何度も通ういつもの釣り場で、バラしてしまったあの魚と目が合ったような気がすることってありますよね。
この記事は、そんな釣り人のロマンと好奇心に応えるために、一人の人間としての熱い想いを込めて書いています。
魚に記憶力はあるのか
結論から言うと、魚には確かな記憶力が備わっています。
昔は「魚の記憶は3秒で消える」なんて都市伝説もありましたが、それはまったくの嘘です。
最近の研究では、数ヶ月から数年単位で記憶を保つ魚種もいることが分かっています。
特に、危険な目に遭った場所や、エサがたくさんもらえる場所などは、しっかりと脳に刻み込んでいるのです。
何度も釣られているスレた魚がルアーを見切るのは、この学習能力の高さゆえですね。
魚は人間の顔を区別できるのか
それでは、本題である「釣り人の顔を覚えるか」について考えてみましょう。
実は、テッポウウオという魚を使った研究で、魚が人間の顔を識別できることが証明されています。

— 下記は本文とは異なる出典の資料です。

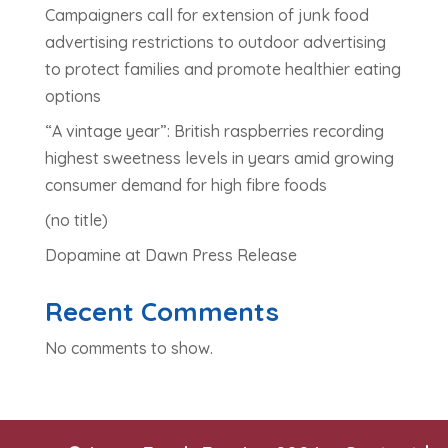
Campaigners call for extension of junk food
advertising restrictions to outdoor advertising
to protect families and promote healthier eating
options
“A vintage year”: British raspberries recording
highest sweetness levels in years amid growing
consumer demand for high fibre foods
(no title)
Dopamine at Dawn Press Release
Recent Comments
No comments to show.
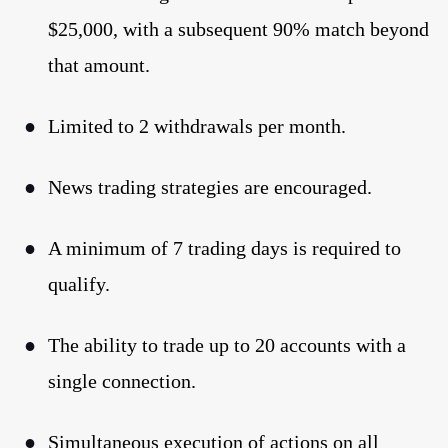
$25,000, with a subsequent 90% match beyond
that amount.
●
Limited to 2 withdrawals per month.
●
News trading strategies are encouraged.
●
A minimum of 7 trading days is required to
qualify.
●
The ability to trade up to 20 accounts with a
single connection.
●
Simultaneous execution of actions on all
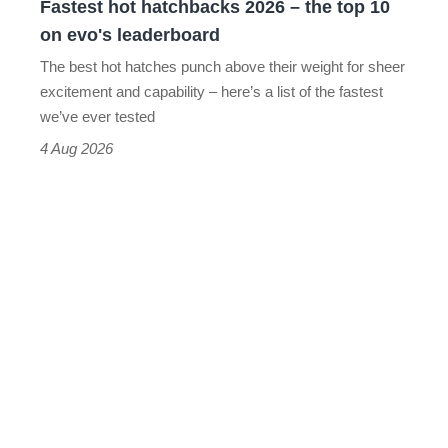
Fastest hot hatchbacks 2026 – the top 10
on
on evo's leaderboard
evo's
The best hot hatches punch above their weight for sheer
leaderboard
excitement and capability – here’s a list of the fastest
we’ve ever tested
4 Aug 2026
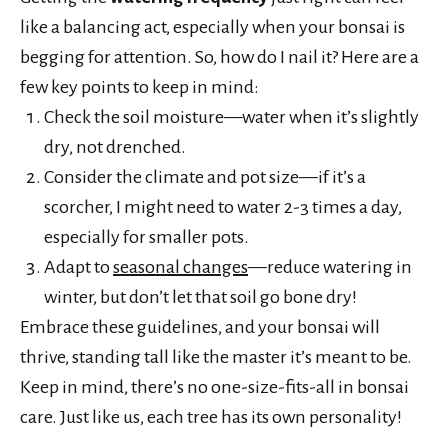
like a balancing act, especially when your bonsai is
begging for attention. So, how do I nail it? Here are a
few key points to keep in mind:
Check the soil moisture—water when it’s slightly
dry, not drenched.
Consider the climate and pot size—if it’s a
scorcher, I might need to water 2-3 times a day,
especially for smaller pots.
Adapt to
seasonal changes
—reduce watering in
winter, but don’t let that soil go bone dry!
Embrace these guidelines, and your bonsai will
thrive, standing tall like the master it’s meant to be.
Keep in mind, there’s no one-size-fits-all in bonsai
care. Just like us, each tree has its own personality!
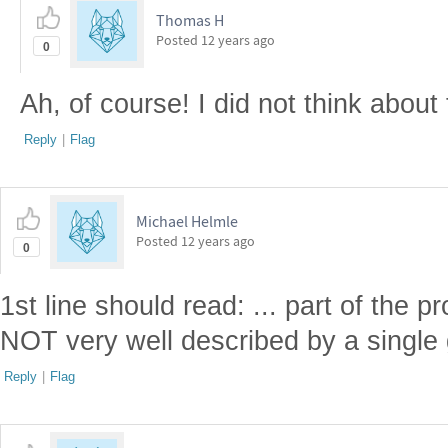
Thomas H
Posted
12 years ago
0
Ah, of course! I did not think about 
Reply
|
Flag
Michael Helmle
Posted
12 years ago
0
1st line should read: ... part of the p
NOT very well described by a single
Reply
|
Flag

彼らは数十種類の異なる人間の顔写真から、特定の顔だけを見分けて水鉄砲を当てる訓練に成功したのです。
つまり、魚の脳には人間の顔のパーツの違いを認識する機能があるということになります。
水槽で飼っている熱帯魚が、エサをくれる飼い主にだけ懐くのも納得ですよね。
釣り場ではどう見えているのか
しかし、実際の釣り場において、魚が釣り人の顔をハッキリと見分けているかは別問題です。
水の中からは光の屈折や波立ちがあり、陸上の景色は歪んで見えます。
そのため、顔の細かい造作というよりは、「岸辺に立つ人間のシルエット」や「足音の振動」として記憶している可能性が高いでしょう。
「赤い服を着た人が立つと危険だ」といった具合に、全体的な雰囲気や色で危険を察知しているのです。
いつもの釣太郎の周辺で、どうも特定の場所だけ釣れないという時は、魚たちにあなたのシルエットが警戒されているのかもしれませんよ。
魚との知恵比べを楽しもう
魚は私たちが思っている以上に賢く、したたかに生きています。
顔そのものを認識されているかは状況によりますが、こちらの気配や行動パターンは確実に読まれています。
だからこそ、釣りは奥が深く、一生かけても飽きない趣味なのでしょう。
血の通わないAIが理屈だけで導き出す解答よりも、こうして自然と向き合い、あれこれ想像を巡らせる時間こそが釣りの一番の醍醐味ですよね。
さあ、次回の釣行では、少し服装を変えたり立ち位置を変えたりして、魚たちの裏をかいてみませんか。